Crowdfunding ► Le financement participatif permet aux entreprises (et particuliers !) de collecter des fonds (auprès du grand public) pour un projet (économique, personnel, humanitaire, etc.). Il s'effectue principalement sur des sites internet, a connu un essor grâce aux réseaux sociaux, et existe sous trois formes : le don, l’investissement en capital (crowdequity) et le prêt (crowdlending).

Comptabilité analytique (ou de gestion) ► elle est un mode de traitement des données financières ayant pour objectif d’expliquer les résultats financiers.

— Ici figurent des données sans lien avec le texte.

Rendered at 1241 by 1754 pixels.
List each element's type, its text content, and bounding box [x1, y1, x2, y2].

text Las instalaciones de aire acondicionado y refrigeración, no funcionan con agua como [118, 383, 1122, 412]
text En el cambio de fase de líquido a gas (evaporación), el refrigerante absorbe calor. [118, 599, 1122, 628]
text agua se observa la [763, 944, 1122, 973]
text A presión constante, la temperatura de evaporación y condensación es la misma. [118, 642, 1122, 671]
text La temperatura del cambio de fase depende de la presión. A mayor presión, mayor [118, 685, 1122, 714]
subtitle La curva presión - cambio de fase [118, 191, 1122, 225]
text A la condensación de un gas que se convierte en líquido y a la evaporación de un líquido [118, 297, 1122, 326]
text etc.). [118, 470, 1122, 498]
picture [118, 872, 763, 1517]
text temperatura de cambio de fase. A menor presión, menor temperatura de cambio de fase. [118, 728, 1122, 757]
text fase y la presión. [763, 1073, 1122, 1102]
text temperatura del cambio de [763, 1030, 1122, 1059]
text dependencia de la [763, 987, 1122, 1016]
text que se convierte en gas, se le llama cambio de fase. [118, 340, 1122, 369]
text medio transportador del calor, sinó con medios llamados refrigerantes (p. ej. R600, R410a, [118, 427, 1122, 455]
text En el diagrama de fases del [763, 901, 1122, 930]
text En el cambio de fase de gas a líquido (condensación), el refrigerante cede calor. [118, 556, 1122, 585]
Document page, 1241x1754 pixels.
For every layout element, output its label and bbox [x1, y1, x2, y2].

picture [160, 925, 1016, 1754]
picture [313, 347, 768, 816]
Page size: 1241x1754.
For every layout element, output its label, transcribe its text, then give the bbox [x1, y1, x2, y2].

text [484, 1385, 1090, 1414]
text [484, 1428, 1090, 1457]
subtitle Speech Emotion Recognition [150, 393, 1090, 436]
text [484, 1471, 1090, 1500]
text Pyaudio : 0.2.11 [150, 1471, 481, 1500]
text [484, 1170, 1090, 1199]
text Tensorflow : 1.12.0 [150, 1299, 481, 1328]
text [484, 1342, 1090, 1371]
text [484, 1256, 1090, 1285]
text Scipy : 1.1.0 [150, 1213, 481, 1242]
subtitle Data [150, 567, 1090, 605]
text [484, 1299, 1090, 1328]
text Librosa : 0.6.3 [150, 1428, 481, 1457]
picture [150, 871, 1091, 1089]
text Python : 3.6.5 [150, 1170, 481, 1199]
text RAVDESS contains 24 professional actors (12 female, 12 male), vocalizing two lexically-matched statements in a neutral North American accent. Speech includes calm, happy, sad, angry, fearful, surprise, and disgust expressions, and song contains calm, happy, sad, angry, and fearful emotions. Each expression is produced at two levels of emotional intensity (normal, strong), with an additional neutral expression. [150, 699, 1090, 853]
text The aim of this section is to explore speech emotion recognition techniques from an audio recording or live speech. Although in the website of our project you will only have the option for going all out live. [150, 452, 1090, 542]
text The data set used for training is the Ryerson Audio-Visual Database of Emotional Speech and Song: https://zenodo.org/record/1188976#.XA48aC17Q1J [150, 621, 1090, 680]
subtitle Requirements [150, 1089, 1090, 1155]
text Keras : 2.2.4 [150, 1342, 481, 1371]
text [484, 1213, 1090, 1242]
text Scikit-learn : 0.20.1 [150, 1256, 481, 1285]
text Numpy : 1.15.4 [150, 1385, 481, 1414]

En effet, la comptabilité générale, qui est généralement la seule obligatoire, donne une vue globale des comptes de l‘entreprise alors que l’analytique va présenter une vision détaillée de chaque activité, servant ainsi de vrai outil de gestion et de pilotage. Cette comptabilité permet de localiser les zones de performance et de non-performance au sein d'une organisation en se focalisant sur les coûts et sur le calcul de la rentabilité par poste, par produit, par atelier, par centre de décision, etc.

Seuil de rentabilité (break even point) ► le seuil de rentabilité est le montant du chiffre d’affaires hors taxes à réaliser au cours d’une période (souvent une année) pour atteindre un équilibre, c’est-à-dire un résultat comptable égal à zéro (le total des charges = le total des produits). Le seuil de rentabilité peut se décliner en nombre de jours de chiffre d’affaires, en nombre de mois et/ou en quantité de produits à vendre. L’outil myBUSINESSPLAN permet de calcul très facilement ce seuil.

Chiffre d’affaires ► il s’agit de la somme des ventes de biens ou de services d'une entreprise. Il est égal au montant (normalement considéré hors taxes dont la TVA) de l'ensemble des transactions réalisées par l'entreprise avec des tiers dans le cadre de son activité normale et courante. On peut d'ailleurs aussi définir le chiffre d'affaires comme étant la somme des éléments facturés.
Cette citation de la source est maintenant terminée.